Encontrei Érica sendo mãe solo, já na luta de mães, sobrevivendo ao redor da universidade, e buscando ajuda para a nova organização que tinha como urgência mover o Coletivo Mães da UFF. Erica não podia comer no bandejão acompanhada da filha. Dificuldade que eu também atravessava pois meus filhos saiam da creche às 17 horas "jantados" e eu não podia me alimentar no bandejão pelo simples fato de que não tinha como deixar eles do lado de fora, já que eles não poderiam entrar para me acompanhar. Na ocasião eu me propus a auxiliar na parte de comunicação e eventos do coletivo - organização das pautas de luta, estabelecimento de identidade, busca por membras e fortalecimento do grupo para explanação de nossas pautas - e iniciamos a partir da exclusão da possibilidade das mães se alimentarem, que não era um problema só eu, nem um um problema só da Érica, mas era um problema de várias mães.

 

Quem é mãe e estudante vive em sobrecarga, e sabe que aos finais de semestre, um tempo de preparar um alimento e depois dar conta de uma louça, poderia ser um dos poucos momentos de produção extraclasse. Afinal a mãe aluna, continua tendo que ler, criar resenhas e fazer deveres como todos os outros.

 

 Mas como conseguir conciliar tudo isso com suas obrigações domésticas e de mãe? Como?!

 

 A Erica, foi a primeira pessoa que me atentou para a necessidade da criação de políticas de permanência e para a  formação das mães e ao auxiliar ela no processo do CMUFF eu abri uma porta que nunca mais consegui fechar, e nem quero. 

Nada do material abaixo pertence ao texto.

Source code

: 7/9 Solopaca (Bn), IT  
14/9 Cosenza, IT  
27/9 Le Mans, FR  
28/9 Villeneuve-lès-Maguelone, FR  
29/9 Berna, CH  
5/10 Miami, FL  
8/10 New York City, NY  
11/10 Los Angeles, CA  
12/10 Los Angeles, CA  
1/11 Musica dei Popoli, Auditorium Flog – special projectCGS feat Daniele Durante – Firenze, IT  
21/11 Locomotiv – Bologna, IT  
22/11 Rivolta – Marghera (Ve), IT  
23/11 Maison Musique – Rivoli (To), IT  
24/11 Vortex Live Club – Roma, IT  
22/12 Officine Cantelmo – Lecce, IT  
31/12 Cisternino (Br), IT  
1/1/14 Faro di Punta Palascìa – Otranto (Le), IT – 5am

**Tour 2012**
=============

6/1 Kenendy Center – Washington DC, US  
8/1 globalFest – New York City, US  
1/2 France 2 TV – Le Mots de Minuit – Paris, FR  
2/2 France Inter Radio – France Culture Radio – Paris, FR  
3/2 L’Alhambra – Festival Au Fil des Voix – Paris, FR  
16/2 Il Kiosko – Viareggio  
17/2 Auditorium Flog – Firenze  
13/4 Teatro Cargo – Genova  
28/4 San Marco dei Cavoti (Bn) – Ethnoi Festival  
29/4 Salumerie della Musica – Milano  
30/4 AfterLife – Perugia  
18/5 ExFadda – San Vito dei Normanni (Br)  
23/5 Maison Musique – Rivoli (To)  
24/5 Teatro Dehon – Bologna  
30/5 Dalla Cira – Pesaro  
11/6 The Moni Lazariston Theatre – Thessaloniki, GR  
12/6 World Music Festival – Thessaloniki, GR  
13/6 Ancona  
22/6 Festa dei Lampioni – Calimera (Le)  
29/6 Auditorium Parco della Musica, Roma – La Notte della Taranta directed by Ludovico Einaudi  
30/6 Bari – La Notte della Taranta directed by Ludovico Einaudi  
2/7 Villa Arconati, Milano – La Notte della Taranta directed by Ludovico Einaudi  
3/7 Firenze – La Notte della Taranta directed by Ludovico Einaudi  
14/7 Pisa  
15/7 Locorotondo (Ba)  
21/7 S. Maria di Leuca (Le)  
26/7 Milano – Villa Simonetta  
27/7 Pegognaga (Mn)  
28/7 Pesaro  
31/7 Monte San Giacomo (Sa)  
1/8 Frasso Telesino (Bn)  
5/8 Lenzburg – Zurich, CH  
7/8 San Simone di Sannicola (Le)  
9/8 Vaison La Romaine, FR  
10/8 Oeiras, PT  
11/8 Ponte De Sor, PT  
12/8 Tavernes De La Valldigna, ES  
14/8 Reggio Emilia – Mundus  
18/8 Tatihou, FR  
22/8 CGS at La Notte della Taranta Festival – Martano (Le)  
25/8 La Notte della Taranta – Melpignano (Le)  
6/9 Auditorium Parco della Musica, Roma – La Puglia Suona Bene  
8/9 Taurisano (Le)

Na busca de metodologia e exemplos para aplicarmos no Coletivo Mães da UFF, encontrei minha história e entendi a sobrecarga e exclusão histórica da mulher,  e a necessidade de ações reparatórias raciais, sociais e de gênero. E deste encontro/momento nasceu a minha militância materna, e de nossa rede de apoio às pesquisas e as organizações de coletivos maternos, nasceu o NIEM.

 

Sou gratíssima. Agradeço ao interesse de quem chegou até aqui e encontro vocês no próximo dia 12, onde vou abordar de forma mais profunda a organização dos coletivos e o papel destes na institucionalização dos direitos das mães universitárias, assim como a ausência, criação e necessidade de políticas afirmativas. Até lá!